A new specialized Medicaid managed care program called OhioRISE could fill a significant gap in current state services for foster children and other youth with serious challenges. “County children services agencies have struggled for years to find adequate treatment for foster youth with complex needs,” said Angela Sausser, executive director of Public Children Services Association of Ohio. “Ohio’s Medicaid managed care program has strived to provide intensive care coordination and better access to services, but in the end, a program laser-focused on children with new evidence-based services is what’s needed.”

OhioRISE proposes to do just that, bringing Ohio in line with other states in meeting the needs of youth with serious behavioral health problems. “Gov. DeWine and Department of Medicaid Director Maureen Corcoran are building on their longtime advocacy for children’s resilience and behavioral health by moving the state closer to a true continuum of care for kids and families,” Sausser said. “A seamless continuum of care must begin with a commitment that children should be raised in families, not in institutions. Services should start before children must be removed from their homes for abuse or neglect, and children who are removed should be placed in the most appropriate setting with immediate access to trauma-informed services.”

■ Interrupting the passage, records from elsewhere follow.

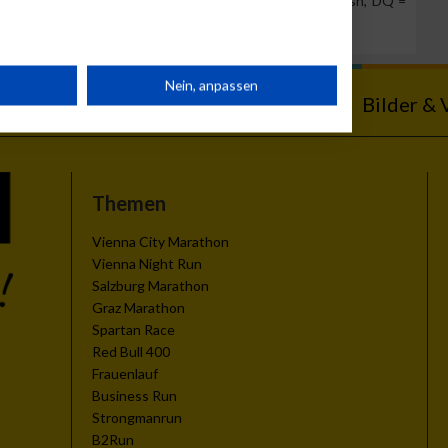
Team Position, DNS = Did not start, DNF = Did not finish, DQ =
rät
Nein, anpassen
ebnisse
Kalender
Bilder & 
n
Themen
Vienna City Marathon
Vienna Night Run
g
Salzburg Marathon
Graz Marathon
Spartan Race
Red Bull 400
Frauenlauf
Business Run
Strongmanrun
B2Run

PCSAO Trustee Robin Reese (pictured), executive director of Lucas County Children Services, spoke at today’s OhioRISE announcement about a 14-year-old boy in her agency’s custody who has robbed stores and banks. His diagnoses include ADHD, bipolar disorder, conduct disorder and depression. The agency has had to leave him in the county detention center because, even after calling facilities across the nation, no other placement can be found. “My fellow directors all over Ohio are finding themselves in the same predicament. It’s not good for kids, and it’s not good for families,” Reese said. “In 2018, PCSAO highlighted the need for reform in our Children’s Continuum of Care plan, a call to action to prevent kids from entering care and better serve them when they do come into care. We believe children do better in families.”

In addition to serving foster youth, OhioRISE should also help to address the custody relinquishment dilemma that has plagued families whose insurance does not cover expensive mental health treatment services. “In some cases, these families have been forced to relinquish custody of their children to a county agency in order to access these expensive treatment services,” Sausser said. “If this program helps families access those services, it will mitigate a longstanding problem of unnecessary entry into Ohio’s foster care system.”

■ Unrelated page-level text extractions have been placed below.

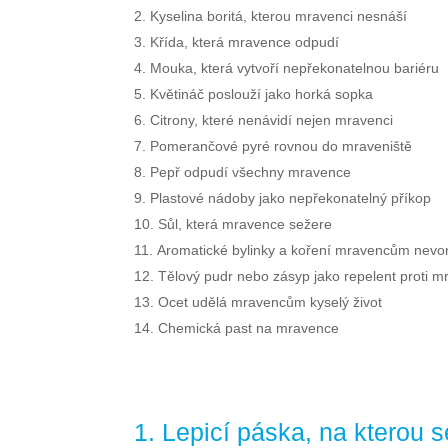
Kyselina boritá, kterou mravenci nesnáší
Křída, která mravence odpudí
Mouka, která vytvoří nepřekonatelnou bariéru
Květináč poslouží jako horká sopka
Citrony, které nenávidí nejen mravenci
Pomerančové pyré rovnou do mraveniště
Pepř odpudí všechny mravence
Plastové nádoby jako nepřekonatelný příkop
Sůl, která mravence sežere
Aromatické bylinky a koření mravencům nevo
Tělový pudr nebo zásyp jako repelent proti 
Ocet udělá mravencům kyselý život
Chemická past na mravence
1. Lepicí páska, na kterou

Reese expressed hope that the revolutionary concept of OhioRISE will help agencies like hers serve more children in their homes and avoid placing children out of state. “When we send kids out of state, they lose their school, their community, their church, their physicians and their family,” she said. “I am hopeful that OhioRISE will provide opportunities to partner with children services to determine the right level of care for children, ensure access to community-based treatment services and, when needed, in-state residential treatment services.”

Sausser concluded that treating children with severe behavioral health problems could not be a more urgent, prudent or cost-saving policy decision for the state of Ohio. “The pandemic has reduced children’s access to behavioral health services and exacerbated stresses for isolated kids and families,” she said. “Now is the time to boldly reimagine Ohio’s Medicaid managed care program so that youth with mood disorders, suicidal tendencies or autism are guaranteed the same access to treatment as those with serious physical ailments. OhioRISE will provide this opportunity.”